═════ RECORDS SHOWN ═════

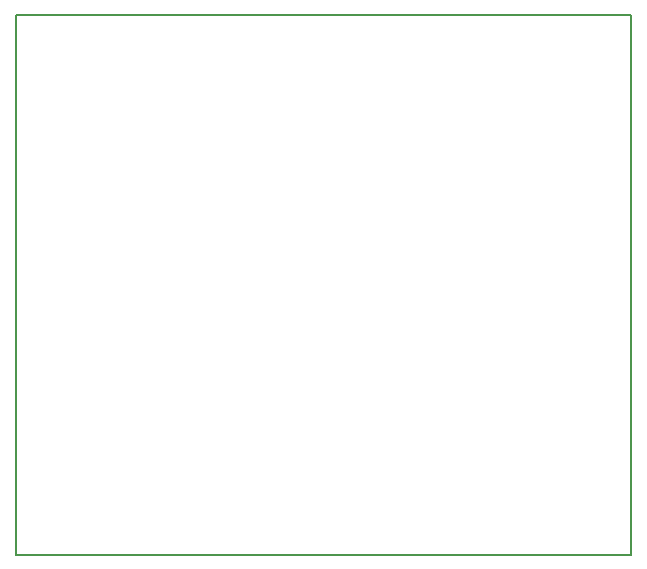
<source format=gbr>
G04 DipTrace 3.2.0.1*
G04 BoardOutline.gbr*
%MOIN*%
G04 #@! TF.FileFunction,Profile*
G04 #@! TF.Part,Single*
%ADD11C,0.005512*%
%FSLAX26Y26*%
G04*
G70*
G90*
G75*
G01*
G04 BoardOutline*
%LPD*%
X393701Y2193701D2*
D11*
X1843701D1*
X2443701D1*
Y393701D1*
X393701D1*
Y2193701D1*
M02*

</source>
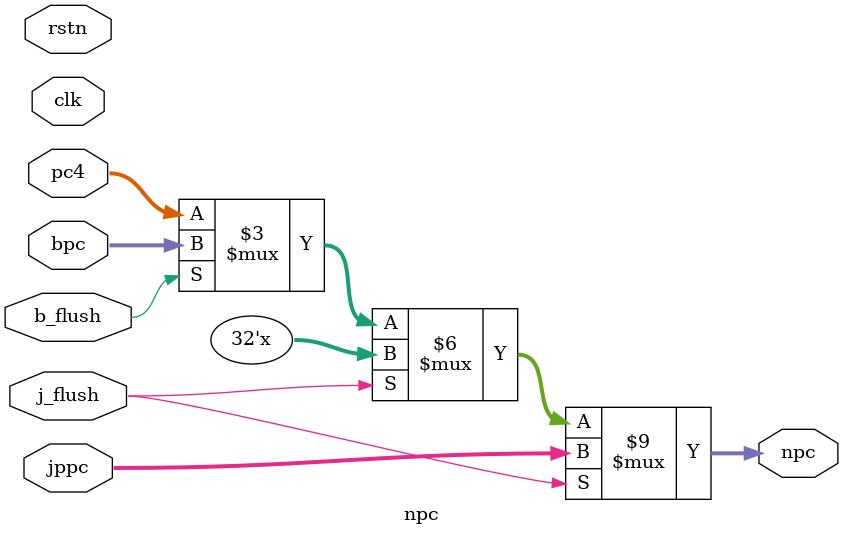
<source format=v>


module npc (
    input         clk,
    input         rstn,
    input  [31:0] pc4,
    input  [31:0] bpc,
    input  [31:0] jppc,
    input         j_flush,
    input         b_flush,
    output [31:0] npc
);
    reg  [31:0] npc;
   always @(*) begin
        if(j_flush)
            npc = jppc;
        else if (b_flush)
            npc = bpc;
        else 
            npc = pc4;
   end
    
endmodule
</source>
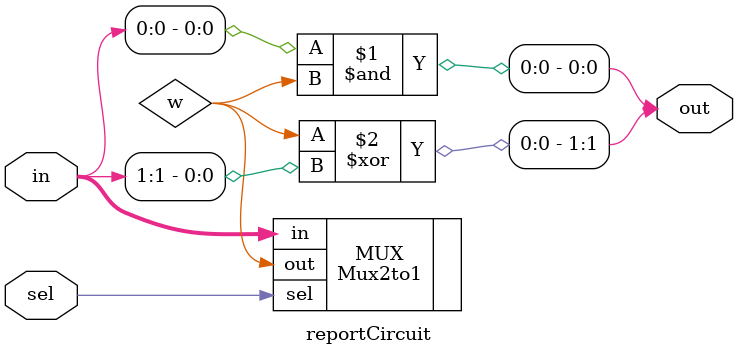
<source format=v>
`timescale 1ns / 1ps


module reportCircuit(
input [1:0]in,
input sel,
output [1:0]out
    );
    wire w;
    
    Mux2to1 MUX(.in(in[1:0]),.sel(sel),.out(w));
    and And(out[0],in[0],w);
    xor Xor(out[1],w,in[1]);
endmodule

</source>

═════

WORK TO BE COMPLETED. Give the data again word for word, without images.

WRITTEN ANSWER.
<source format=gbr>
G04 DipTrace 3.2.0.1*
G04 BoardOutline.gbr*
%MOIN*%
G04 #@! TF.FileFunction,Profile*
G04 #@! TF.Part,Single*
%ADD11C,0.005512*%
%FSLAX26Y26*%
G04*
G70*
G90*
G75*
G01*
G04 BoardOutline*
%LPD*%
X393701Y2193701D2*
D11*
X1843701D1*
X2443701D1*
Y393701D1*
X393701D1*
Y2193701D1*
M02*

</source>
<source format=v>


module npc (
    input         clk,
    input         rstn,
    input  [31:0] pc4,
    input  [31:0] bpc,
    input  [31:0] jppc,
    input         j_flush,
    input         b_flush,
    output [31:0] npc
);
    reg  [31:0] npc;
   always @(*) begin
        if(j_flush)
            npc = jppc;
        else if (b_flush)
            npc = bpc;
        else 
            npc = pc4;
   end
    
endmodule
</source>
<source format=v>
`timescale 1ns / 1ps


module reportCircuit(
input [1:0]in,
input sel,
output [1:0]out
    );
    wire w;
    
    Mux2to1 MUX(.in(in[1:0]),.sel(sel),.out(w));
    and And(out[0],in[0],w);
    xor Xor(out[1],w,in[1]);
endmodule

</source>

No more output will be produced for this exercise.